Wednesday, March 13, 2024

A family row with a Victorian background

In chapter X of Wodehouse's 1933 novel Heavy Weather the Hon. Galahad Threepwood and Lady Julia Fish discuss the romance between Lady Julia's son Ronnie and Sue Brown, daughter of an old flame of Gally's. As often happens with these siblings, they go at each other tooth and claw:

"You have been taking a lot of trouble to ruin this girl's happiness these last few days, and now you are getting official intimation that you haven't succeeded. They are all right, those two. Sweethearts still is the term."
The Hon. Galahad spread his coat-tails to the invisible blaze and resumed.
"The other thing I came to say is that there must be no more of this nonsense. If you have objections to young Ronnie marrying Sue, don't mention them to him. It worries him and makes him moody, and that worries Sue and makes her unhappy, and that worries me and spoils my day. You understand?"
Lady Julia was shaken, but she had not lost her spirit.
"I'm afraid you must make up your mind to having your days spoiled, Galahad."
"You don’t mean that even after this you intend to keep making a pest of yourself?"
"You put these things so badly. What you are trying to say, I imagine is, do I still intend to give my child a mother's advice? Certainly I do. A boy’s best friend is his mother, don't you sometimes think? Ronnie, handicapped by being virtually half-witted, may not have seen fit to take my advice as yet; but if in the old days you ever had a moment to spare from your life-work of being thrown out of shady night-clubs and were able to look in at the Adelphi Theatre, you may remember the expression 'A time will come!'"

The "term" quoted by Galahad, Sweethearts Still, is the title of a song of their youth by Arthur J. Greenish (1883). While it is true that Greenish didn't coin the phrase, the spike in occurrences of the phrase after that date shows that was the song that popularized it. The first verse goes:

Sweethearts still as in our youth,
Resting on each other's truth;
Darling let me take the hand,
Dearest still in all the land;
Care must choose its greatest ill,
Since we twain are sweethearts still.

Many compositions during the following decades use the phrase for this theme of the continuation of romance in old age: it is found in several poems (e.g. 188318901893), or this 1916 etching by W. Dendy Sadler:

Wodehouse, in contrast, normally applies it to young couples reconciled after a crisis, as here, in Piccadilly Jim ch. XXVI, Summer Lightning ch. I §4, etc.

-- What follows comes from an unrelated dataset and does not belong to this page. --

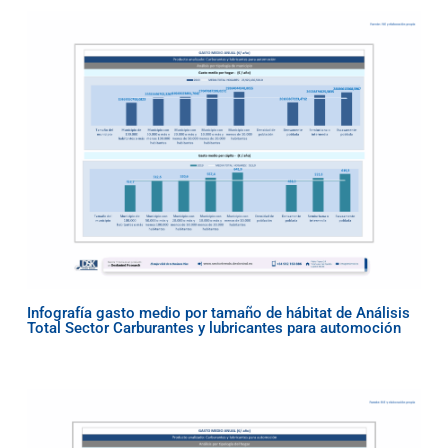
Infografía gasto medio por tamaño de hábitat de Análisis
Total Sector Carburantes y lubricantes para automoción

Lady Julia (perhaps knowingly) replies with another Victorian song title, A Boy's Best Friend is His Mother. There were at least two of these. The first (1883), by Harry Miller and J. P. Skelly, begins:

While plodding on our way, the toilsome road of life,
How few the friends that daily there we meet!
Not many will stand by in trouble and in strife,
With counsel and affection ever sweet!
But there is one whose smile will ever on us beam
Whose love is dearer far than any other!
And wherever we may turn this lesson we will hear,
A boy's best friend is his Mother.

The second (1884), by Ben Williams:

I've been thinking of late, of the time that's pass'd away,
Of friends in whom I could confide;
Of my dear old mother's knee which around I used to play;
How I miss'd her sweet face when she died!
How well her I loved no one can tell;
Like her I could never love another!
It always gave her joy to kiss her darling boy
A boy's best friend is his mother!

The line is also used in Piccadilly Jim, "The Man Who Married a Hotel", Sam in the Suburbs and "The Man Who Gave Up Smoking" (and will be familiar to many people from a scene in Alfred Hitchcock's classic horror film Psycho.)

Finally, Lady Julia herself provides the source of her last threat, "A time will come": the melodrama of the 19th century, one of whose main venues was the Adelphi Theatre on the Strand. This does not belong to one drama in particular, but is a stock phrase that characterized the villain of the piece, as we learn from a number of references:

A few years ago the villain used to be blessed with a hopeful and philosophical temperament, which enabled him to bear up under these constantly recurring disappointments and reverses. It was "no matter," he would say. Crushed for the moment though he might be, his buoyant heart never lost courage. He had a simple, childlike faith in Providence. "A time will come," he would remark, and this idea consoled him. (J. K. Jerome, “The Villain”, in Stage-Land, 1889)

Most of them are reduced to muttering, like the villain in the old melodrama, "a time will come." (G. K. Chesterton, "My Six Conversions. II: When the World Turned Back", in The Well and the Shallows, 1935)


Melodrama villain, from Stage-Land,
ill. by J. B. Partridge.

Other occurrences of the phrase in Wodehouse include his stories "Business Begins" and "An Affair of Boats"; compare also "mark my words, a time may come, and then . . ." in The Little Warrior.

So, the argument between these two representatives of a bygone era is dotted with memories of their salad days. What is ironic is that Lady Julia, by using the phrase and mentioning its context, unwittingly places herself in the role of the villain of the novel.